Phillip Davis’ June 20 letter, “Treated wastewater could be geothermal heat source,” rightly questions reliance on limited supplies of natural gas obtained through destruction of Pennsylvania farmland. Closer to home, my husband and I were shocked to learn on a recent trip to the Washington County town of Robbinston that Downeast LNG plans to construct a natural gas liquefaction and gasification plant to import and export natural gas.

Ships would navigate the treacherous Bay of Fundy and Passamaquoddy Bay to get the natural gas into and out of this tiny community.

U.S. supplies of natural gas are now abundant because of a dangerous technology called hydraulic fracturing, or “fracking,” which injects a mixture of chemicals — some known or possible carcinogenic — into the ground to crack shale and release natural gas trapped in the rocks.
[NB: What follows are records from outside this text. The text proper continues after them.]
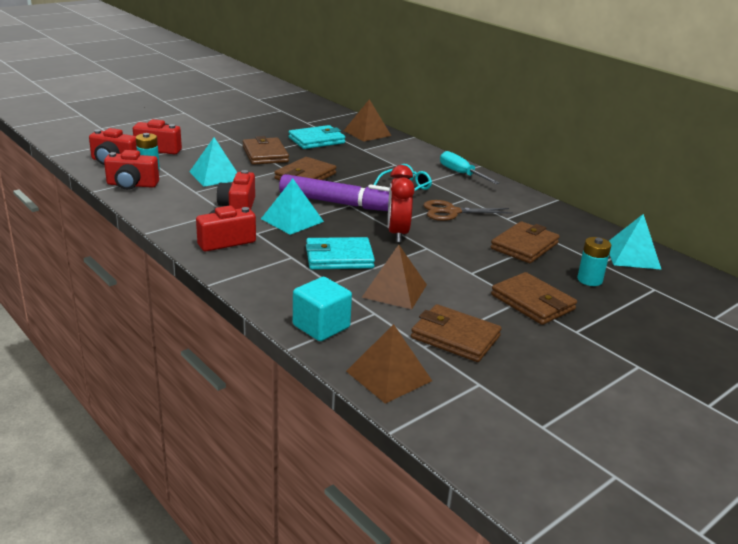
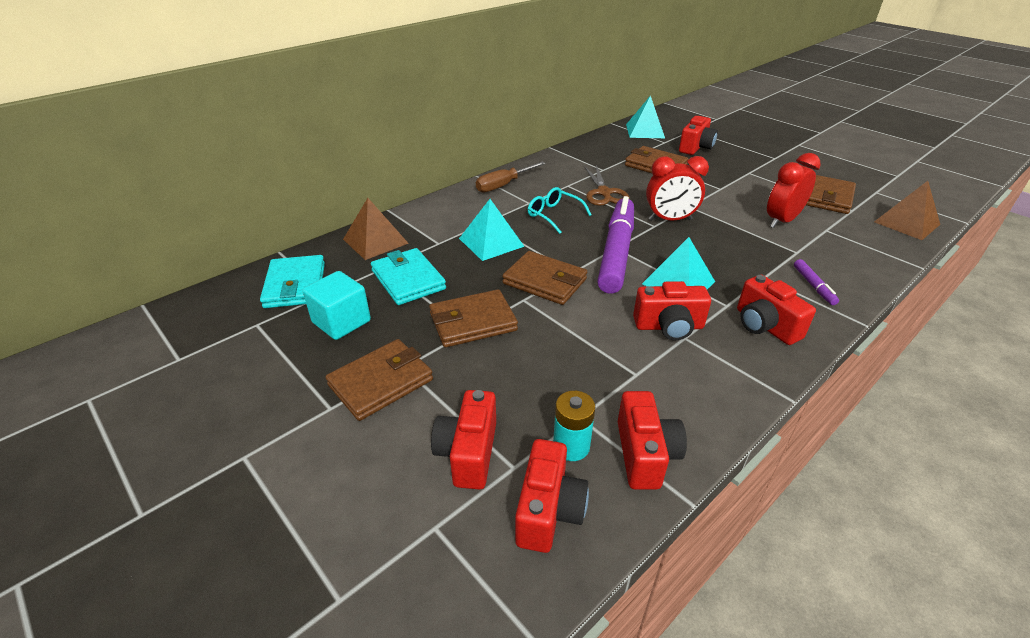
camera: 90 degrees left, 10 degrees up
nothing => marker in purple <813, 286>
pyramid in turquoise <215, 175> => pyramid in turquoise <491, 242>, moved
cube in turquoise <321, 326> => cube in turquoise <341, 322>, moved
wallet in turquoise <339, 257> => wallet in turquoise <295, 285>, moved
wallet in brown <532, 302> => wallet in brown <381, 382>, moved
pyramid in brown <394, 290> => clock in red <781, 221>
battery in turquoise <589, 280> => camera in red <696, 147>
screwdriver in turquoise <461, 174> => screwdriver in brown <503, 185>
Davis wrote the supply will run out in 36 years, based on current U.S. consumption. It won’t last that long if it’s used to replace coal, which likely will happen given new regulations to curb coal use in power plants. And it won’t last long at all if the permits currently approved or pending at the Federal Energy Regulatory Commission allow natural gas to be exported from the United States.

Why should Robbinston be the site of a multi-million-dollar boondoggle proposed by Downeast LNG that threatens some of the cleanest and most beautiful land and water on Earth? Grass roots groups up and down coastal Maine have been fighting off proposals for LNG import, and now export, facilities for more than 10 years.

Residents of little out-of-the-way places like Robbinston shouldn’t have to bear this burden alone. All of us who use fossil fuels share responsibility for cleaning up the mess and protecting unspoiled communities like Robbinston from exploitation for short-term profits and paychecks.